A sua colecçao constituifda por obras contemporâneas abre-se, por compras em leilões, a alguns grandes pintores naturalistas e modernistas, talvez um apelo de regresso as casas onde nasceu e cresceu.
Mario Teixeiar Silva aceita, em 2022, expor a sua colecção no Museu do Chiado. É uma surpresa o gesto. A mostra revela-se um êxito.
A qualidade e diversidade revelam-se em absoluto com nomes raramente expostos aos portugueses, caso de Georges Rousse, Sherry Levine, Petter Halley, Manfredo de Souzanetto, Sylvie Fkeury, Alan Charlton, Richard Misrach, Andreas Gursky, Dennis Oppenheim, Sandy Skoglung, entre tantos outros.
Num raro texto auto-biográfico, publicado no catálogo da exposição, o galerita escreve que “coleccionar é uma fonte de prazer e contribui para o enriquecimento pessoal” e “, portanto não me identifico com comportamentos como os de Catarina da Rússia (grande coleccionadora), que em dada conversa com um embaixador disse`´Não é por amor à arte.

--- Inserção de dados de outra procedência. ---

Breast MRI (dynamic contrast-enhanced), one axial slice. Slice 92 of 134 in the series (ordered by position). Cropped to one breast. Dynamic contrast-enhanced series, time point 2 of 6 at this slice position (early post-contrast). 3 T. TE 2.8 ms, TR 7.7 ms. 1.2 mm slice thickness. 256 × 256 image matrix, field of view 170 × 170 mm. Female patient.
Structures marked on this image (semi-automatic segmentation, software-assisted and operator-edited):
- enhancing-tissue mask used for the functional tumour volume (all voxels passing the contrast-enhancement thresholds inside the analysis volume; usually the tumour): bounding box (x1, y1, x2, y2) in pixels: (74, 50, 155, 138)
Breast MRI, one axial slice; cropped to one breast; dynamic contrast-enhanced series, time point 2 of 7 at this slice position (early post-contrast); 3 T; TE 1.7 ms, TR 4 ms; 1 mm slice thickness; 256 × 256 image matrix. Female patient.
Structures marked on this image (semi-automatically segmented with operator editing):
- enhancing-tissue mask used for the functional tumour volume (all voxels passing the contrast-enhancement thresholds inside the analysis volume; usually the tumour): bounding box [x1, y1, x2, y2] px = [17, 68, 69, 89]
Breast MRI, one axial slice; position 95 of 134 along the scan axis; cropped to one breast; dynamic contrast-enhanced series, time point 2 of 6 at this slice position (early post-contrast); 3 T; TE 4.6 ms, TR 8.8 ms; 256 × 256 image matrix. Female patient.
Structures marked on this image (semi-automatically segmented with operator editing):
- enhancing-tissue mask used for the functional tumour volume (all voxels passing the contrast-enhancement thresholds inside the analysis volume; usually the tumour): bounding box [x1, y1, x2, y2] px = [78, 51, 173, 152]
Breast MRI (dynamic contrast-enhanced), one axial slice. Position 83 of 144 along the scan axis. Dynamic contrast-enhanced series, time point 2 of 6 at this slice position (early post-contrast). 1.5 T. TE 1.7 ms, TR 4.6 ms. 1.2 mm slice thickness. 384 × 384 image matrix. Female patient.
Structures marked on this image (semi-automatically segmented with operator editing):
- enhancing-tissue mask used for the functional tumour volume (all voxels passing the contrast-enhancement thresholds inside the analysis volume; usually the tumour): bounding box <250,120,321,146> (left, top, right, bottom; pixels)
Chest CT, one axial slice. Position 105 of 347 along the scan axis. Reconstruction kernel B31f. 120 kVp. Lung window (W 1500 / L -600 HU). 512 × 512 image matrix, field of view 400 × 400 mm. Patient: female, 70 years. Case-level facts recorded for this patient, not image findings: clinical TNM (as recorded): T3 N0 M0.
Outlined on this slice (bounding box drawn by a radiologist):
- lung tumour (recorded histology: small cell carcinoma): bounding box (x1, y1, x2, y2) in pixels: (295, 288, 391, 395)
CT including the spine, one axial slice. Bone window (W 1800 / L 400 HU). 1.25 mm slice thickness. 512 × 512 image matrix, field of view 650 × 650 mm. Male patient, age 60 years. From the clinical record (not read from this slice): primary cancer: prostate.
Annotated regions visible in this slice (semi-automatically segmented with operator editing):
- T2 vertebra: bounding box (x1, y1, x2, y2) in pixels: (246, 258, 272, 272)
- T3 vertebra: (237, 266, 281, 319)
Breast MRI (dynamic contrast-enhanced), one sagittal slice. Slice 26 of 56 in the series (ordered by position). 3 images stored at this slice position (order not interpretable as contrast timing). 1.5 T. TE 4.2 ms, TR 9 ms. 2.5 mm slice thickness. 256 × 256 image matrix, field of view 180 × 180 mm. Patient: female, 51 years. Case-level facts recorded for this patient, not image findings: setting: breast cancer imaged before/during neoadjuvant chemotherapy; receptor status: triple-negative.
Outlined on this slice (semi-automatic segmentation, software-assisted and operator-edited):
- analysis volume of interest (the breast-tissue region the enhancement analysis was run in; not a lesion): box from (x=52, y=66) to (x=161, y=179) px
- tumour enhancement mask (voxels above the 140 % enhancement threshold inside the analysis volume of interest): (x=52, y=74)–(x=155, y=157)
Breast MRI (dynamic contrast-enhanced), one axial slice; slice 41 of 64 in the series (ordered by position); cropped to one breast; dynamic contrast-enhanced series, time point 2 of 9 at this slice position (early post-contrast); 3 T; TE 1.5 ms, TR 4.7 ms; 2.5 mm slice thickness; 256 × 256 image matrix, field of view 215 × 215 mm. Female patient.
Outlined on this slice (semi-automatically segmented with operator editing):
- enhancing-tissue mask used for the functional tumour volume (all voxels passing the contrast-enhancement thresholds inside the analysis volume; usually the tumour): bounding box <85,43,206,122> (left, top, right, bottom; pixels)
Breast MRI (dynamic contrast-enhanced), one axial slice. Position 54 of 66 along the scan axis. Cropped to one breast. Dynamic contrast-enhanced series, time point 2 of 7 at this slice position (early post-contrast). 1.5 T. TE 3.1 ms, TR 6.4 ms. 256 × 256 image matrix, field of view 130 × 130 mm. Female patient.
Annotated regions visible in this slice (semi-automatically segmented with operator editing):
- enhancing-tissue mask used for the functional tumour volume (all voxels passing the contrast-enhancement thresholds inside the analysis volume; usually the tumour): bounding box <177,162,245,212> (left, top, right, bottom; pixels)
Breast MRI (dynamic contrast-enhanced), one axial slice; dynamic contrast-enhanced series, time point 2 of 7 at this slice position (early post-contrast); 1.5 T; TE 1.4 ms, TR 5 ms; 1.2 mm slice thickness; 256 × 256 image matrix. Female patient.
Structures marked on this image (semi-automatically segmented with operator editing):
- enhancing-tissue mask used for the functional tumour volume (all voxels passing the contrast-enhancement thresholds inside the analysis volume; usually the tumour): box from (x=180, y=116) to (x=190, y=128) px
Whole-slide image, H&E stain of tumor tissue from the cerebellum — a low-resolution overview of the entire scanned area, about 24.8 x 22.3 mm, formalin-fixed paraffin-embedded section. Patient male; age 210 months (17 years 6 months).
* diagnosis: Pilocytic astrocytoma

É mera voracidade. Sou uma gulosa”.
Mário Teixeira da Silva tinha o objectivo de deixar toda a sua coleccão a uma instituição. Na sequência da exposição houve contactos entre o Museu do Chiado e o coleccionador. Nada se concretizou.
A morte de Mário Teixeira da Silva, ocorrida inesperdamente, em Janeiro deste ano, aos 70 anos, leva ao encerramento imediato da Galeria Módulo, enquanto a colecção herdada pela família será provavelmente vendida.
O catálogo da exposição foi lançado em meados deste ano, uma homenagem ao coleccionador, certamente dos raros vestígios duma vida e duma colecção.